H&F face criticism for not placing Ms Kenza in temporary accommodation while the Council investigated the circumstances that had led to her homelessness.

‘Ms Kenza’ (not her real name for legal reasons) complained that the Council had failed to give her adequate advice and assistance when she became homeless after she left her private rented accommodation following an incident of domestic violence. She was eight months pregnant at the time.

Council housing officers encouraged her to find accommodation in the private rented sector, but did not explain that she could also make a homelessness application. She was not provided with emergency accommodation when she became homeless, but was subsequently provided with emergency accommodation by the Council’s Out-of-Hours Service. She says that, later, she spent four nights sleeping rough in a park. She also alleges that she was subjected to racial and sexual discrimination by Council officers.

The Ombudsman came to a conclusion of maladministration causing injustice. His report says the standard of record keeping by housing officers in this case was so poor that it hindered the Ombudsman’s investigation of the complaint and fell so far below acceptable standards that it amounted to maladministration.

“It has not been possible to resolve some conflicts of evidence because of the absence of detailed contemporaneous notes recording housing officers’ contact with Ms Kenza, [voluntary agency] caseworkers and other professionals,” the Ombudsman said.

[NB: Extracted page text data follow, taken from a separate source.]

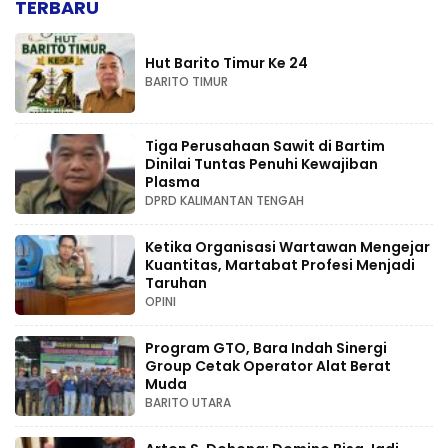
TERBARU
Hut Barito Timur Ke 24
BARITO TIMUR
Tiga Perusahaan Sawit di Bartim
Dinilai Tuntas Penuhi Kewajiban
Plasma
DPRD KALIMANTAN TENGAH
Ketika Organisasi Wartawan Mengejar
Kuantitas, Martabat Profesi Menjadi
Taruhan
OPINI
Program GTO, Bara Indah Sinergi
Group Cetak Operator Alat Berat
Muda
BARITO UTARA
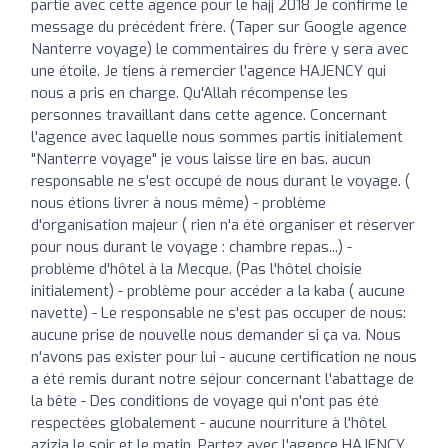
partie avec cette agence pour le hajj 2018 Je confirme le
message du précédent frère. (Taper sur Google agence
Nanterre voyage) le commentaires du frère y sera avec
une étoile. Je tiens à remercier l'agence HAJENCY qui
nous a pris en charge. Qu'Allah récompense les
personnes travaillant dans cette agence. Concernant
l'agence avec laquelle nous sommes partis initialement
"Nanterre voyage" je vous laisse lire en bas. aucun
responsable ne s'est occupé de nous durant le voyage. (
nous étions livrer à nous même) - problème
d'organisation majeur ( rien n'a été organiser et réserver
pour nous durant le voyage : chambre repas...) -
problème d'hôtel à la Mecque. (Pas l'hôtel choisie
initialement) - problème pour accéder a la kaba ( aucune
navette) - Le responsable ne s'est pas occuper de nous:
aucune prise de nouvelle nous demander si ça va. Nous
n'avons pas exister pour lui - aucune certification ne nous
a été remis durant notre séjour concernant l'abattage de
la bête - Des conditions de voyage qui n'ont pas été
respectées globalement - aucune nourriture à l'hôtel
azizia le soir et le matin. Partez avec l'agence HAJENCY.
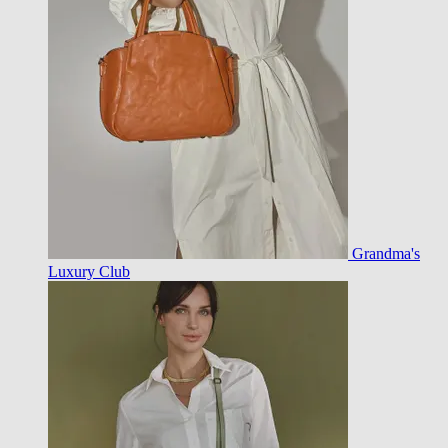
Grandma's
Luxury Club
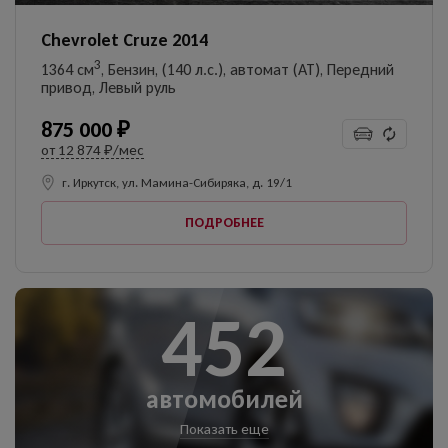
Chevrolet Cruze 2014
3
1364 см
, Бензин, (140 л.с.), автомат (AT), Передний
привод, Левый руль
875 000 ₽
от
12 874 ₽/мес
г. Иркутск, ул. Мамина-Сибиряка, д. 19/1
ПОДРОБНЕЕ
452
автомобилей
Показать еще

According to the Ombudsman's report, Council officers did not consider taking a homelessness application from Ms Kenza after she left her accommodation, even though she had told a housing officer she was homeless. The report says the Council applied too strict a test when deciding whether it should provide Ms Kenza with temporary accommodation by insisting she provide proof of homelessness first and that the Council also failed to follow its own procedures for referring victims of domestic violence to a specialist domestic violence housing advocate for support and advice. The liaison and exchange of information between officers in the Children’s Service and Housing Service about a vulnerable service user was also ineffective, the report states.

However, the Ombudsman concluded that in the absence of any specific incident or comment made by an officer, he did not uphold Ms Kenza’s complaint that she was subjected to racial and sexual discrimination.

In view of his findings, the Ombudsman recommended that the Council should: apologise to Ms Kenza for its shortcomings in handling her request for housing advice and assistance, pay her compensation of £750, remind all housing officers of the need to maintain accurate and detailed records of their contacts with service-users and their advisers and advocates, review its systems for sharing information between Children’s Services (and Adult Services in relevant cases) and the Housing Service about vulnerable service users, ensure the established procedure for referring service users to the domestic violence housing advocate are followed, ensure that all forms used by the Housing Service are dated, and ensure that records of service users placed in emergency accommodation by the Out-of-Hours Service are copied to the housing officer responsible for the case.

Responding to the case, a council spokesman said: "We apologise unreservedly that our Housing Options team failed to meet its usually high standards of service on this occasion and did not respond well to the changing complexities of this case. We have acted immediately on all the Ombudsman's recommendations and have sent a full apology and compensation to the lady we let down. Although we are absolutely clear that the lessons of this case are learned for the future, these cases are very rare in H&F with the last maladministration ruling against us occurring in 2005."

The Council say that in August 2008, they were named by the Government as a Housing Options 'Trailblazer' and were one of just twelve local authorities in Britain considered to be at the forefront of modernising housing services.